ACTION ITEM – Pictures are not repeated. Every line from the beginning of the entries through the one with "- **Database**: SQL Server LocalDB" is restated exactly.
─── DATA TO EXAMINE
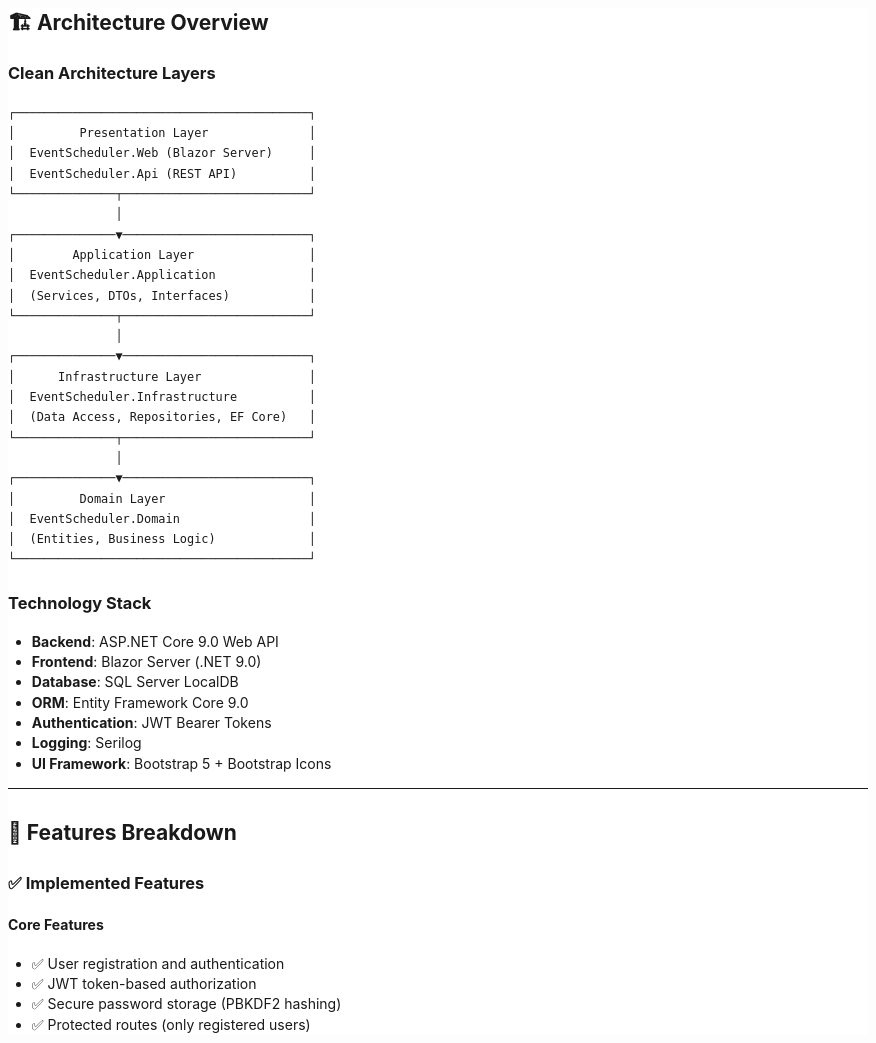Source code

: ## 🏗️ Architecture Overview

### Clean Architecture Layers

```
┌─────────────────────────────────────────┐
│         Presentation Layer              │
│  EventScheduler.Web (Blazor Server)     │
│  EventScheduler.Api (REST API)          │
└──────────────┬──────────────────────────┘
               │
┌──────────────▼──────────────────────────┐
│        Application Layer                │
│  EventScheduler.Application             │
│  (Services, DTOs, Interfaces)           │
└──────────────┬──────────────────────────┘
               │
┌──────────────▼──────────────────────────┐
│      Infrastructure Layer               │
│  EventScheduler.Infrastructure          │
│  (Data Access, Repositories, EF Core)   │
└──────────────┬──────────────────────────┘
               │
┌──────────────▼──────────────────────────┐
│         Domain Layer                    │
│  EventScheduler.Domain                  │
│  (Entities, Business Logic)             │
└─────────────────────────────────────────┘
```

### Technology Stack
- **Backend**: ASP.NET Core 9.0 Web API
- **Frontend**: Blazor Server (.NET 9.0)
- **Database**: SQL Server LocalDB
- **ORM**: Entity Framework Core 9.0
- **Authentication**: JWT Bearer Tokens
- **Logging**: Serilog
- **UI Framework**: Bootstrap 5 + Bootstrap Icons

---

## 🎨 Features Breakdown

### ✅ Implemented Features

#### Core Features
- ✅ User registration and authentication
- ✅ JWT token-based authorization
- ✅ Secure password storage (PBKDF2 hashing)
- ✅ Protected routes (only registered users)
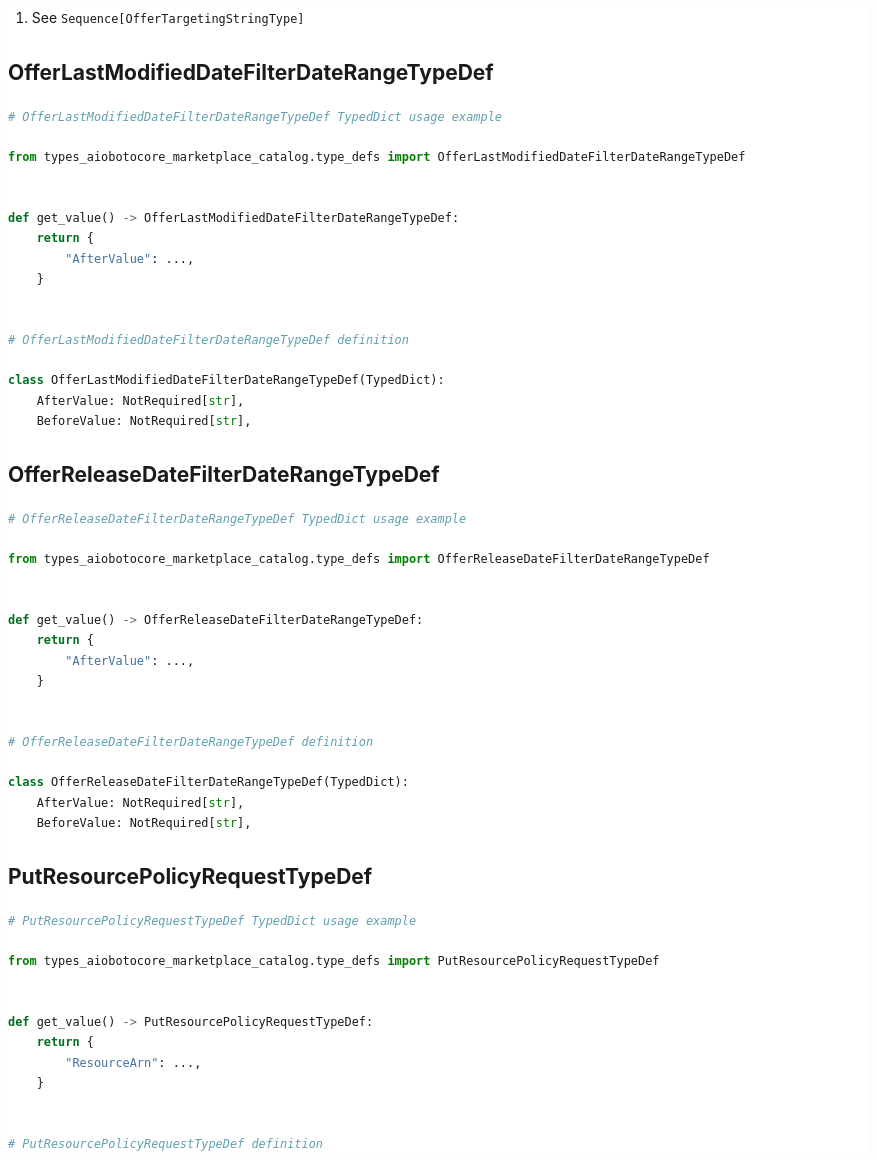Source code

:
 ```python
```

1. See `Sequence[OfferTargetingStringType]`

## OfferLastModifiedDateFilterDateRangeTypeDef

```python
# OfferLastModifiedDateFilterDateRangeTypeDef TypedDict usage example

from types_aiobotocore_marketplace_catalog.type_defs import OfferLastModifiedDateFilterDateRangeTypeDef


def get_value() -> OfferLastModifiedDateFilterDateRangeTypeDef:
    return {
        "AfterValue": ...,
    }


# OfferLastModifiedDateFilterDateRangeTypeDef definition

class OfferLastModifiedDateFilterDateRangeTypeDef(TypedDict):
    AfterValue: NotRequired[str],
    BeforeValue: NotRequired[str],
```


## OfferReleaseDateFilterDateRangeTypeDef

```python
# OfferReleaseDateFilterDateRangeTypeDef TypedDict usage example

from types_aiobotocore_marketplace_catalog.type_defs import OfferReleaseDateFilterDateRangeTypeDef


def get_value() -> OfferReleaseDateFilterDateRangeTypeDef:
    return {
        "AfterValue": ...,
    }


# OfferReleaseDateFilterDateRangeTypeDef definition

class OfferReleaseDateFilterDateRangeTypeDef(TypedDict):
    AfterValue: NotRequired[str],
    BeforeValue: NotRequired[str],
```


## PutResourcePolicyRequestTypeDef

```python
# PutResourcePolicyRequestTypeDef TypedDict usage example

from types_aiobotocore_marketplace_catalog.type_defs import PutResourcePolicyRequestTypeDef


def get_value() -> PutResourcePolicyRequestTypeDef:
    return {
        "ResourceArn": ...,
    }


# PutResourcePolicyRequestTypeDef definition

```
──────
ANSWER SECTION –
Source code

: ## 🏗️ Architecture Overview

### Clean Architecture Layers

```
┌─────────────────────────────────────────┐
│         Presentation Layer              │
│  EventScheduler.Web (Blazor Server)     │
│  EventScheduler.Api (REST API)          │
└──────────────┬──────────────────────────┘
               │
┌──────────────▼──────────────────────────┐
│        Application Layer                │
│  EventScheduler.Application             │
│  (Services, DTOs, Interfaces)           │
└──────────────┬──────────────────────────┘
               │
┌──────────────▼──────────────────────────┐
│      Infrastructure Layer               │
│  EventScheduler.Infrastructure          │
│  (Data Access, Repositories, EF Core)   │
└──────────────┬──────────────────────────┘
               │
┌──────────────▼──────────────────────────┐
│         Domain Layer                    │
│  EventScheduler.Domain                  │
│  (Entities, Business Logic)             │
└─────────────────────────────────────────┘
```

### Technology Stack
- **Backend**: ASP.NET Core 9.0 Web API
- **Frontend**: Blazor Server (.NET 9.0)
- **Database**: SQL Server LocalDB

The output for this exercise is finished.